Multiple Linked Tensor Factorization
This work addresses the need for methods to handle both multi-source and multi-way data in biomedical research, though it appears incremental as it builds on existing CP decomposition techniques.
The authors tackled the problem of integrative analysis for multi-source and multi-way biomedical data by proposing the MULTIFAC method, which extends CP decomposition with L2 penalties and an EM algorithm, resulting in demonstrated ability to approximate signals, identify shared/unshared structures, and impute missing data in simulations and an early-life iron deficiency study.

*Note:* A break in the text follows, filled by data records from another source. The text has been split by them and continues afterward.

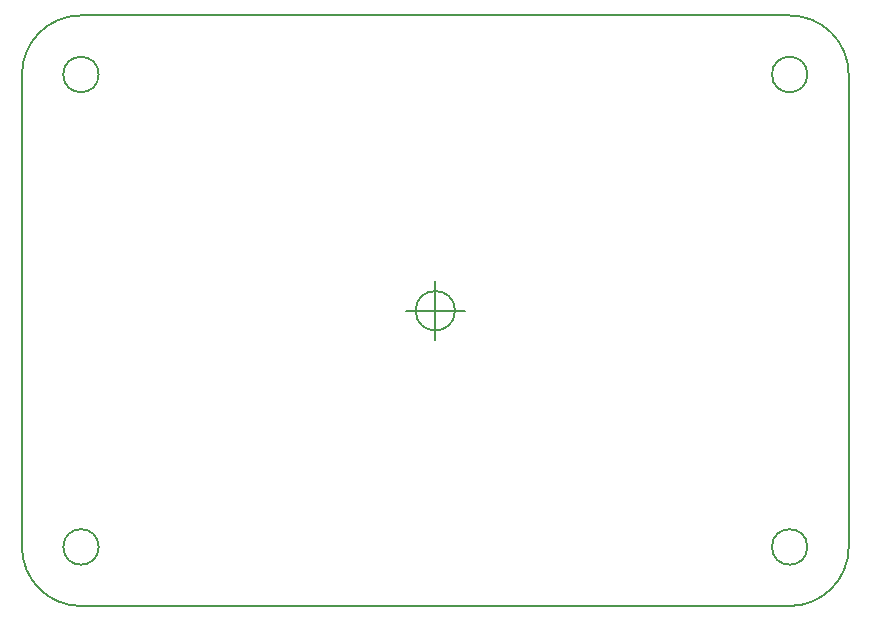
<source format=gbr>
G04 #@! TF.GenerationSoftware,KiCad,Pcbnew,(5.0.1)-3*
G04 #@! TF.CreationDate,2022-06-14T20:04:15+08:00*
G04 #@! TF.ProjectId,Omnibot V1,4F6D6E69626F742056312E6B69636164,rev?*
G04 #@! TF.SameCoordinates,Original*
G04 #@! TF.FileFunction,Profile,NP*
%FSLAX46Y46*%
G04 Gerber Fmt 4.6, Leading zero omitted, Abs format (unit mm)*
G04 Created by KiCad (PCBNEW (5.0.1)-3) date 14-Jun-22 8:04:15 PM*
%MOMM*%
%LPD*%
G01*
G04 APERTURE LIST*
%ADD10C,0.200000*%
G04 APERTURE END LIST*
D10*
X85000000Y-70000000D02*
G75*
G02X80000000Y-75000000I-5000000J0D01*
G01*
X20000000Y-75000000D02*
G75*
G02X15000000Y-70000000I0J5000000D01*
G01*
X15000000Y-30000000D02*
G75*
G02X20000000Y-25000000I5000000J0D01*
G01*
X80000000Y-25000000D02*
G75*
G02X85000000Y-30000000I0J-5000000D01*
G01*
X51666666Y-50000000D02*
G75*
G03X51666666Y-50000000I-1666666J0D01*
G01*
X47500000Y-50000000D02*
X52500000Y-50000000D01*
X50000000Y-47500000D02*
X50000000Y-52500000D01*
X81500000Y-30000000D02*
G75*
G03X81500000Y-30000000I-1500000J0D01*
G01*
X81500000Y-70000000D02*
G75*
G03X81500000Y-70000000I-1500000J0D01*
G01*
X21500000Y-70000000D02*
G75*
G03X21500000Y-70000000I-1500000J0D01*
G01*
X21500000Y-30000000D02*
G75*
G03X21500000Y-30000000I-1500000J0D01*
G01*
X85000000Y-70000000D02*
X85000000Y-30000000D01*
X20000000Y-75000000D02*
X80000000Y-75000000D01*
X20000000Y-25000000D02*
X80000000Y-25000000D01*
X15000000Y-30000000D02*
X15000000Y-70000000D01*
M02*

</source>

In biomedical research and other fields, it is now common to generate high content data that are both multi-source and multi-way. Multi-source data are collected from different high-throughput technologies while multi-way data are collected over multiple dimensions, yielding multiple tensor arrays. Integrative analysis of these data sets is needed, e.g., to capture and synthesize different facets of complex biological systems. However, despite growing interest in multi-source and multi-way factorization techniques, methods that can handle data that are both multi-source and multi-way are limited. In this work, we propose a Multiple Linked Tensors Factorization (MULTIFAC) method extending the CANDECOMP/PARAFAC (CP) decomposition to simultaneously reduce the dimension of multiple multi-way arrays and approximate underlying signal. We first introduce a version of the CP factorization with L2 penalties on the latent factors, leading to rank sparsity. When extended to multiple linked tensors, the method automatically reveals latent components that are shared across data sources or individual to each data source. We also extend the decomposition algorithm to its expectation-maximization (EM) version to handle incomplete data with imputation. Extensive simulation studies are conducted to demonstrate MULTIFAC's ability to (i) approximate underlying signal, (ii) identify shared and unshared structures, and (iii) impute missing data. The approach yields an interpretable decomposition on multi-way multi-omics data for a study on early-life iron deficiency.